We are pleased at the clear emphasis placed on maintaining the provision of universal service and on the number of safeguards built into the report in the form in which it will come before this House. We are also happy about the report’s focus on the need to ensure good social and employment standards as liberalisation begins to unfold. This is an important point given that even Deutsche Post has expressed some disquiet over declining employment standards amongst some new entrants to the German postal market. We accept that this was the best achievable deal at this late stage in the liberalisation process."
 
Brian Simpson (PES, UK, Labour, North West) said: "Postal services are a highly personal and highly political issue. That is why they are different to other sectors, like telecoms and energy, because post, as I have often said in this House, is about people; it is about frontline public service.

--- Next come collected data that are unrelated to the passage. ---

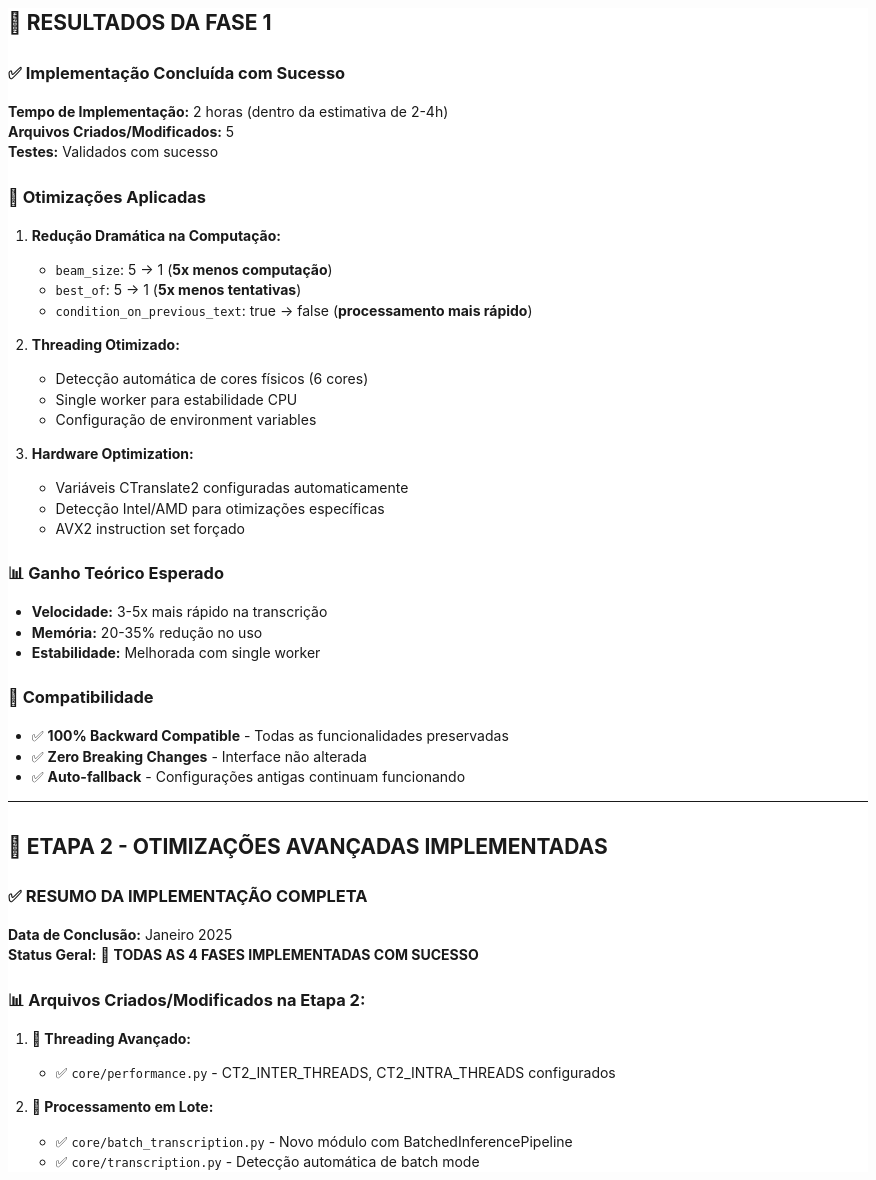 ## 🎯 **RESULTADOS DA FASE 1**

### ✅ **Implementação Concluída com Sucesso**

**Tempo de Implementação:** 2 horas (dentro da estimativa de 2-4h)  
**Arquivos Criados/Modificados:** 5  
**Testes:** Validados com sucesso  

### 🚀 **Otimizações Aplicadas**

1. **Redução Dramática na Computação:**
   - `beam_size`: 5 → 1 (**5x menos computação**)
   - `best_of`: 5 → 1 (**5x menos tentativas**)
   - `condition_on_previous_text`: true → false (**processamento mais rápido**)

2. **Threading Otimizado:**
   - Detecção automática de cores físicos (6 cores)
   - Single worker para estabilidade CPU
   - Configuração de environment variables

3. **Hardware Optimization:**
   - Variáveis CTranslate2 configuradas automaticamente
   - Detecção Intel/AMD para otimizações específicas
   - AVX2 instruction set forçado

### 📊 **Ganho Teórico Esperado**
- **Velocidade:** 3-5x mais rápido na transcrição
- **Memória:** 20-35% redução no uso
- **Estabilidade:** Melhorada com single worker

### 🔄 **Compatibilidade**
- ✅ **100% Backward Compatible** - Todas as funcionalidades preservadas
- ✅ **Zero Breaking Changes** - Interface não alterada
- ✅ **Auto-fallback** - Configurações antigas continuam funcionando

---

## 🚀 **ETAPA 2 - OTIMIZAÇÕES AVANÇADAS IMPLEMENTADAS**

### ✅ **RESUMO DA IMPLEMENTAÇÃO COMPLETA**

**Data de Conclusão:** Janeiro 2025  
**Status Geral:** 🎯 **TODAS AS 4 FASES IMPLEMENTADAS COM SUCESSO**  

### 📊 **Arquivos Criados/Modificados na Etapa 2:**

1. **🔧 Threading Avançado:**
   - ✅ `core/performance.py` - CT2_INTER_THREADS, CT2_INTRA_THREADS configurados
   
2. **🚀 Processamento em Lote:**
   - ✅ `core/batch_transcription.py` - Novo módulo com BatchedInferencePipeline
   - ✅ `core/transcription.py` - Detecção automática de batch mode
   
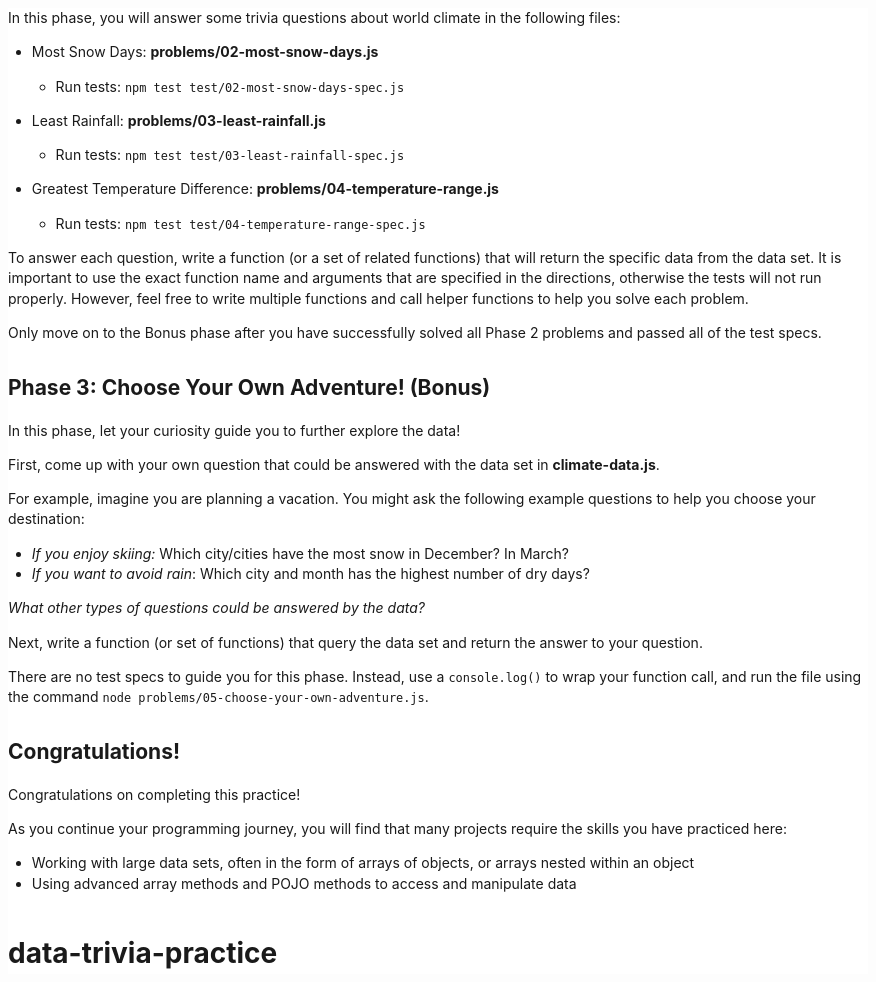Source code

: In this phase, you will answer some trivia questions about world climate in the following files:

- Most Snow Days: __problems/02-most-snow-days.js__
  - Run tests: `npm test test/02-most-snow-days-spec.js`

- Least Rainfall: __problems/03-least-rainfall.js__
  - Run tests: `npm test test/03-least-rainfall-spec.js`

- Greatest Temperature Difference: __problems/04-temperature-range.js__
  - Run tests: `npm test test/04-temperature-range-spec.js`

To answer each question, write a function (or a set of related functions) that
will return the specific data from the data set. It is important to use the exact function name and arguments that are specified in the directions, otherwise the tests will not run properly. However, feel free to write multiple functions and call helper functions to help you solve each problem.

Only move on to the Bonus phase after you have successfully solved all Phase 2 problems and passed all of the test specs.

## Phase 3: Choose Your Own Adventure! (Bonus)

In this phase, let your curiosity guide you to further explore the data!

First, come up with your own question that could be answered with the data set in __climate-data.js__.

For example, imagine you are planning a vacation. You might ask the following example questions to help you choose your destination:

- _If you enjoy skiing:_ Which city/cities have the most snow in December? In March?
- _If you want to avoid rain_: Which city and month has the highest number of dry days?

_What other types of questions could be answered by the data?_

Next, write a function (or set of functions) that query the data set and return the answer to your question.

There are no test specs to guide you for this phase. Instead, use a `console.log()` to wrap your function call, and run the file using the command `node problems/05-choose-your-own-adventure.js`.

## Congratulations!

Congratulations on completing this practice!

As you continue your programming journey, you will find that many projects require the skills you have practiced here:

- Working with large data sets, often in the form of arrays of objects, or  arrays nested within an object
- Using advanced array methods and POJO methods to access and manipulate data
# data-trivia-practice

That is why it is important and generates a lot of interest.  I know in the work we have done in committee we have tried to take on board the views of other committees and political groups. And, after a lot of hard work, and I have to say a great deal of good will, we reached an agreement, which I think is a good one.
 
So let us look at the key issue. How do we guarantee a universal service, and a universal service that treats all citizens equally, irrespective of where they live? That is why we support the guarantee of access points in rural and peripheral areas. How do we finance that universal service? How do we have the national plans in place to enable that to happen? How do we protect the workers and their working conditions, and how do we ensure that the new Member States are not forced into competition that they cannot sustain? That is where the timescale is important. They are the issues we have addressed in this report and in the compromise that we reached and I hope Parliament will support that compromise tomorrow."